Much like a previous red state (Kentucky), my opinion of the state greatly improves as you move further West (or in this case, Northwest). The scenery has drastically improved and the people's demeanor has changed for the most part, but then again.. it seems everyone near the Teton and Yellowstone Parks are from other states/countries. Towards the top of the pass, I found signs warning me of construction and telling me "Be Prepared To Stop." I was fine with stopping after climbing for the last hour. Luckily for Eastbounders, there's road construction on the Western side of the mountain and require you to throw your bike into a pilot car (or in this case, truck) and ride for a few miles. Unfortunately for me, I had to forgo the thrill/satisfaction of riding down the mountain I just climbed. Instead, I had to hold on for dear life and bounce around with my bike on bumpy dirt roads.
I was hoping I'd run into Chris & Chris on the top, but I never did. I headed down the rest of the mountain towards Moran Junction and found an impressive first view of the Grand Tetons. Accompanying this view, was an incredible headwind that would bring my fast descent to complete stops. I used these breaks in momentum as opportunities to snap photos. And snap photos I did! I'm apologizing right now for the overt amount of photographs I've taken today and will, most likely, tomorrow. I'm just afraid that these beautiful scenes of majestic nature will coax you to promptly leave your jobs/families and head west in a personal manifest destiny. Actually, who am I kidding? I want you to do just that!
I met Chris and Chris at a diner and we tried to stomach more food. I couldn't finish the fries I was eating and donated it to my friends. Fighting the wind again, we took into the valley and headed into the Grand Teton National Park. The Grand Tetons, when translated from French, virtually means "Big Breasts." Either the French were as immature as those who changed the rocks to "Fart Washakie," or they really thought it was a fitting name. I don't know.. all I know is that I was witnessing the most majestic/impressive mountains I've seen in my life (yes, they ousted the French Alps).
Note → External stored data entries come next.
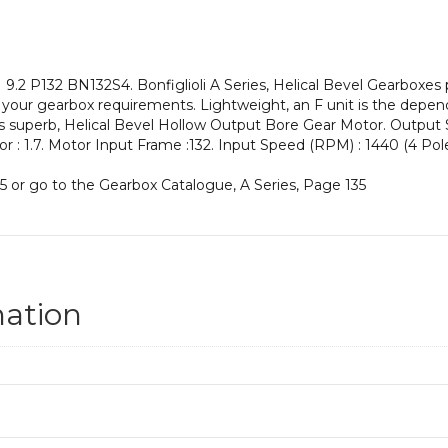
an
Input
Power
of
.2 P132 BN132S4. Bonfiglioli A Series, Helical Bevel Gearboxes 
5.5
our gearbox requirements. Lightweight, an F unit is the dependab
kW
his superb, Helical Bevel Hollow Output Bore Gear Motor. Output
and
ctor : 1.7. Motor Input Frame :132. Input Speed (RPM) : 1440 (4 Pole
an
Output
5 or go to the Gearbox Catalogue, A Series, Page 135
Speed
of:
157
rpm
quantity
mation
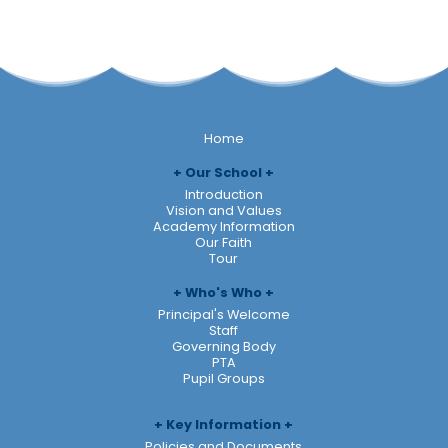
Home
Our School
Introduction
Vision and Values
Academy Information
Our Faith
Tour
Who's Who
Principal's Welcome
Staff
Governing Body
PTA
Pupil Groups
Key Information
Policies and Documents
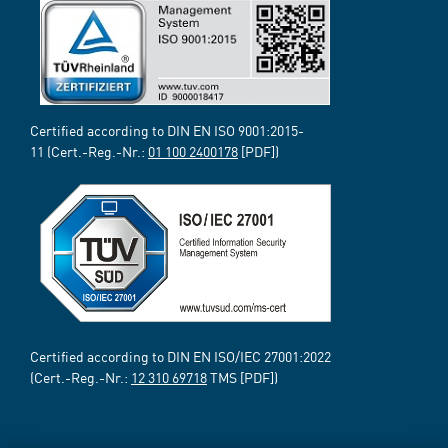
Certified according to DIN EN ISO 9001:2015-
11 (Cert.-Reg.-Nr.:
01 100 2400178
[PDF])
Certified according to DIN EN ISO/IEC 27001:2022
(Cert.-Reg.-Nr.:
12 310 69718
TMS [PDF])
In the park, we found a campsite near Colter Bay. In spite of the extortionist price of 12 dollars per cyclist, we got a site and read up on the "Be Bear Aware" pamphlet the park ranger gave us. They have bear boxes for each site, where you place all your belongings that may attract a hungy grizzly or curious black bear. Unfortunately, the site they assigned to us had no such box! Therefore, we had to utilize a nearby site. The funny thing is, there were no other occupants all around us in the hiker/biker site, with the exception of a few curious deer. Christopher and I gathered sticks for firewood and pitched our tents. We later met Aaron and Saz and left to check out the local scene.
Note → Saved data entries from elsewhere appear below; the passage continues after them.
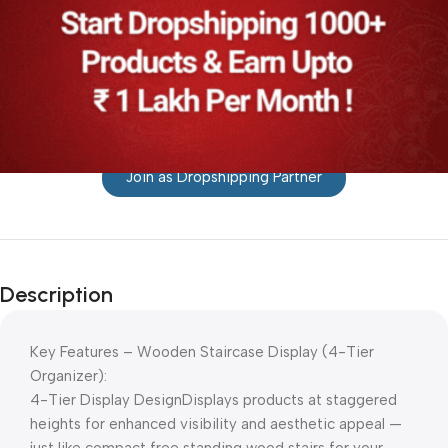
Join as Dropshipping Partner
Description
Key Features – Wooden Staircase Display (4-Tier
Organizer):
4-Tier Display DesignDisplays products at staggered
heights for enhanced visibility and aesthetic appeal —
just like compact free standing wood stairs for your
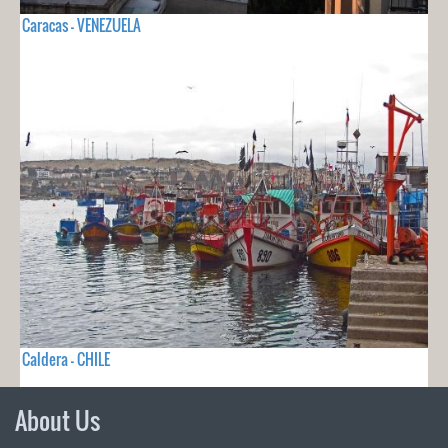
Caracas - VENEZUELA
Caldera - CHILE
About Us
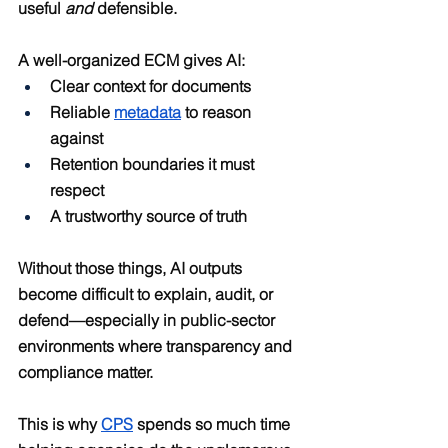
useful 
and
 defensible.
A well-organized ECM gives AI:
Clear context for documents
Reliable 
metadata
 to reason 
against
Retention boundaries it must 
respect
A trustworthy source of truth
Without those things, AI outputs 
become difficult to explain, audit, or 
defend—especially in public-sector 
environments where transparency and 
compliance matter.
This is why 
CPS
 spends so much time 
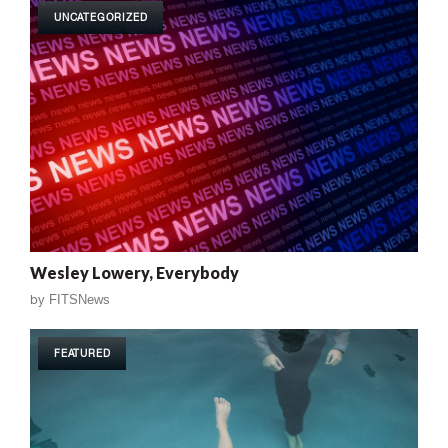
UNCATEGORIZED
Wesley Lowery, Everybody
by
FITSNews
FEATURED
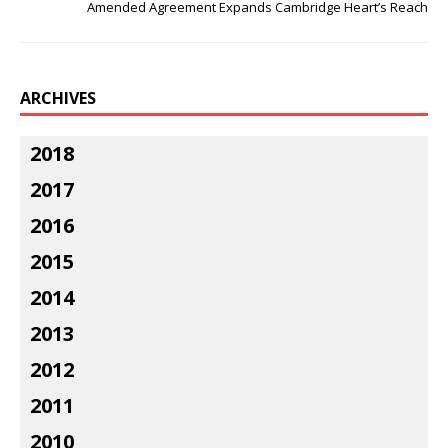
Amended Agreement Expands Cambridge Heart’s Reach
ARCHIVES
2018
2017
2016
2015
2014
2013
2012
2011
2010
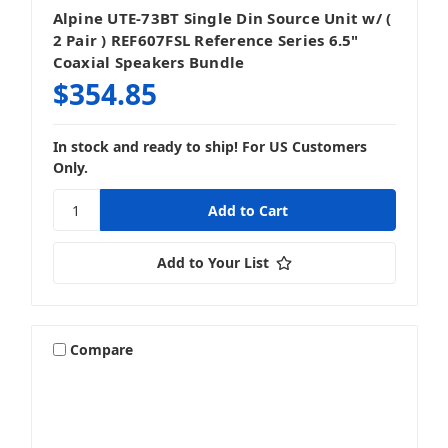
Alpine UTE-73BT Single Din Source Unit w/ (
2 Pair ) REF607FSL Reference Series 6.5"
Coaxial Speakers Bundle
$354.85
In stock and ready to ship! For US Customers
Only.
Add to Your List
Compare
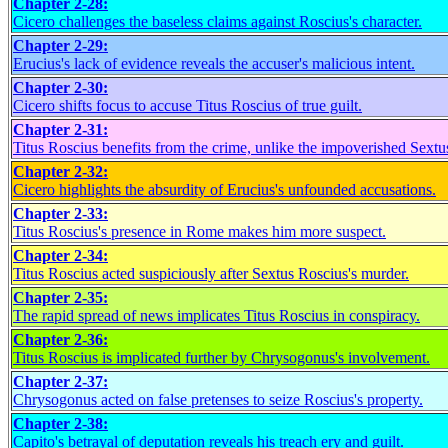
Chapter 2-28:
Cicero challenges the baseless claims against Roscius's character.
Chapter 2-29:
Erucius's lack of evidence reveals the accuser's malicious intent.
Chapter 2-30:
Cicero shifts focus to accuse Titus Roscius of true guilt.
Chapter 2-31:
Titus Roscius benefits from the crime, unlike the impoverished Sextu
Chapter 2-32:
Cicero highlights the absurdity of Erucius's unfounded accusations.
Chapter 2-33:
Titus Roscius's presence in Rome makes him more suspect.
Chapter 2-34:
Titus Roscius acted suspiciously after Sextus Roscius's murder.
Chapter 2-35:
The rapid spread of news implicates Titus Roscius in conspiracy.
Chapter 2-36:
Titus Roscius is implicated further by Chrysogonus's involvement.
Chapter 2-37:
Chrysogonus acted on false pretenses to seize Roscius's property.
Chapter 2-38:
Capito's betrayal of deputation reveals his treach ery and guilt.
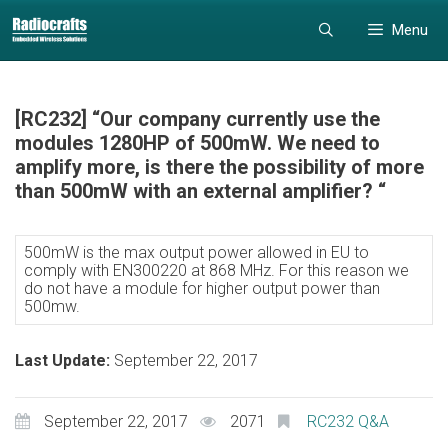
Skip
Skip
Menu
to
to
content
content
[RC232] “Our company currently use the
modules 1280HP of 500mW. We need to
amplify more, is there the possibility of more
than 500mW with an external amplifier? “
500mW is the max output power allowed in EU to
comply with EN300220 at 868 MHz. For this reason we
do not have a module for higher output power than
500mw.
Last Update:
September 22, 2017
September 22, 2017
2071
RC232 Q&A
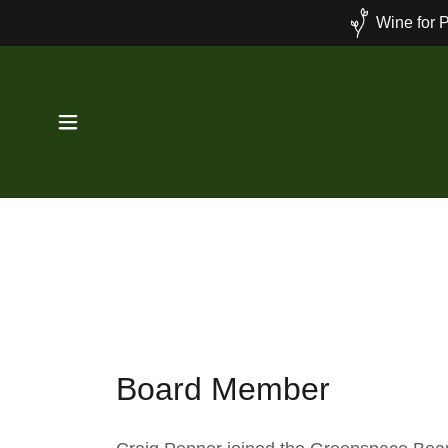
Wine for P
Board Member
We hung out in the bay for a bit and took a few photos. Feeling the hunger pang, we headed to a somewhat poshy restaurant with horrible service. Aaron and I ordered eggplant pasta dishes with garlic bread, but our bread came in the form of two little stubs that resembled croutons. The waitress was somewhat sympathetic and helped us get a proper meal. With full stomachs, we hung out and chatted for about an hour. Finally, we setted back to the campsite and roasted some marshmellows.
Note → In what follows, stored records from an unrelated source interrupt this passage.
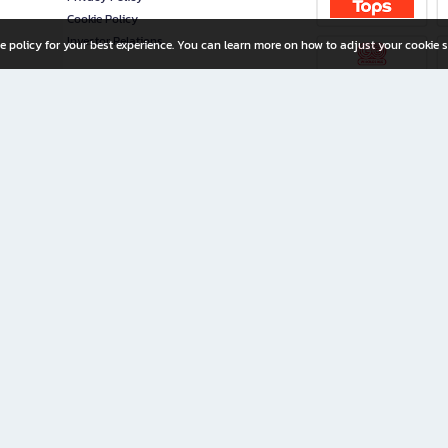
Cookie Policy
Investor Relations
e policy for your best experience. You can learn more on how to adjust your cookie s
ny Limited
iration for All Ages
riters, and creators alike.
home with a wide variety of books and high-quality stationery, along with exclusive d
 premium books and stationery 24/7—with monthly promotions and exclusive member pe
rement set by the company.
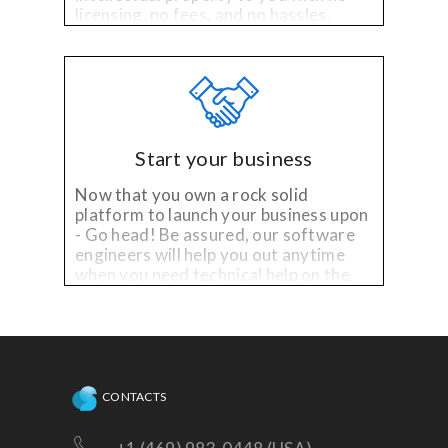
licensing, no fees, and no hassles.
Start your business
Now that you own a rock solid
platform to launch your business upon
- Go head! Be assured, our software
engineers will help you out anytime
when you need technical help on the
existing platform, or need
enhancements!
CONTACTS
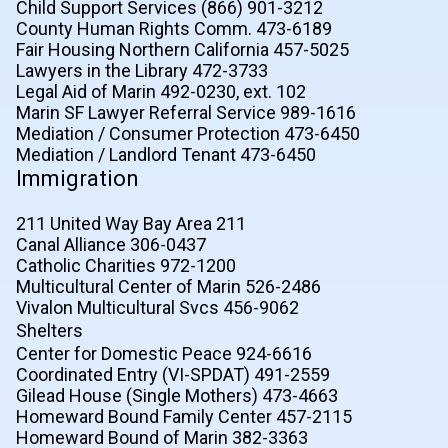
Child Support Services (866) 901-3212
County Human Rights Comm. 473-6189
Fair Housing Northern California 457-5025
Lawyers in the Library 472-3733
Legal Aid of Marin 492-0230, ext. 102
Marin SF Lawyer Referral Service 989-1616
Mediation / Consumer Protection 473-6450
Mediation / Landlord Tenant 473-6450
Immigration
211 United Way Bay Area 211
Canal Alliance 306-0437
Catholic Charities 972-1200
Multicultural Center of Marin 526-2486
Vivalon Multicultural Svcs 456-9062
Shelters
Center for Domestic Peace 924-6616
Coordinated Entry (VI-SPDAT) 491-2559
Gilead House (Single Mothers) 473-4663
Homeward Bound Family Center 457-2115
Homeward Bound of Marin 382-3363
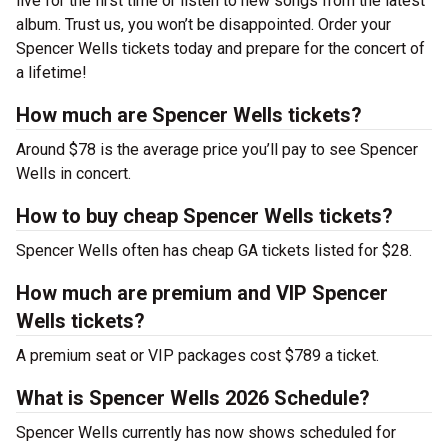
live for the first time or listen to new songs from the latest
album. Trust us, you won’t be disappointed. Order your
Spencer Wells tickets today and prepare for the concert of
a lifetime!
How much are Spencer Wells tickets?
Around $78 is the average price you’ll pay to see Spencer
Wells in concert.
How to buy cheap Spencer Wells tickets?
Spencer Wells often has cheap GA tickets listed for $28.
How much are premium and VIP Spencer
Wells tickets?
A premium seat or VIP packages cost $789 a ticket.
What is Spencer Wells 2026 Schedule?
Spencer Wells currently has now shows scheduled for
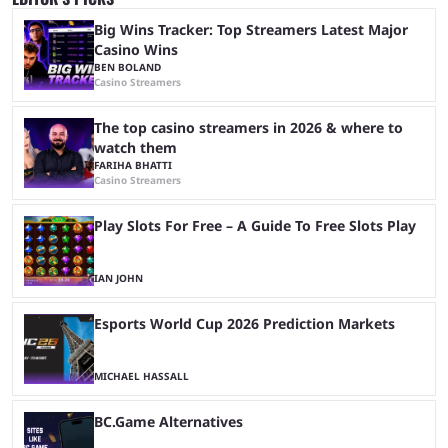
Big Wins Tracker: Top Streamers Latest Major
Casino Wins
BEN BOLAND
Casino Streamers
The top casino streamers in 2026 & where to
watch them
FARIHA BHATTI
Casino Streamers
Play Slots For Free – A Guide To Free Slots Play
IAN JOHN
Esports World Cup 2026 Prediction Markets
MICHAEL HASSALL
BC.Game Alternatives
It felt like a good night to end my ride with these guys. I'm heading all the way through the Yellowstone and into Montana tomorrow, while the rest of the guys are going to spend the next three days in the park. Chris and Aaron are going backcountry hiking/camping and the girls are going to relax with spa-like luxuries. I wish I had the time to stop and truly enjoy the scenery; however, I've made a plan and I've got to stick to it. Good night, and don't let the bears bite!